E não compreendo, porque não é verdade. Porque «o Hamas não se importa onde esses mísseis caem: um em sete caíram dentro de Gaza durante esta última rodada de ataques, resultando em 20 vítimas. [Porque] eles veem a contagem de corpos desequilibrada como um desenvolvimento positivo, pois permite-lhes alegar que Israel é a parte agressiva no conflito que eles começaram. Este grupo terrorista islâmico é perigoso para o nosso povo: não podemos continuar a ser um canal para o seu trabalho.

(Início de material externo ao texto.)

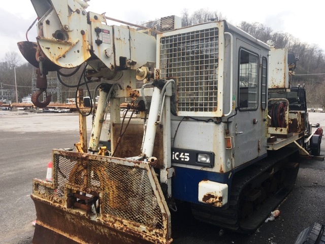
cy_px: 122
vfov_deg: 48.2
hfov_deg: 61.7
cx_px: 162
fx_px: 272
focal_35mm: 29
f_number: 2.2
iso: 25
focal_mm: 4.15
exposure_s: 1/569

O Hamas não está lutando por uma causa de direitos humanos; eles estão cometendo crimes de guerra para aumentar sua posição política.» Quem diz isto não é um “falcão” israelita, é Bassem Eid, um palestiniano, activista dos direitos humanos. Disse-o esta semana na revista The Spectator. Querem adversativas e complexidade? Ei-las.

Pior: o Hamas usa a vulnerabilidade dos mais fracos para fortalecer a sua posição. Das crianças arrastadas para a guerra a, como nos afirma Eid, “homens jovens e desesperados sem perspectivas de emprego, [usados] para lançar ataques de prédios residenciais.” Enquanto que desse lado isto, do lado de Israel um exército profissional, melhor numas vezes pior noutras, cumprindo as convenções internacionais. E defendendo os seus cidadãos, as suas famílias e as suas crianças. Não são dignos disso?

A situação é complexa? É. Mas, mergulhados na guerra, a escolha é simples. Não é simples porque é fácil, é simples porque não sobra grande alternativa. E foi, aliás, aforisticamente colocada por Golda Meir: “prefiro receber censuras a receber condolências.” E o povo judeu, ao longo da história, já recebeu demasiadas condolências.

Post scriptum: o cessar-fogo anunciado 5.ª feira passada é uma boa notícia, mas não só não resolve o problema, como não anula nada do anteriormente dito.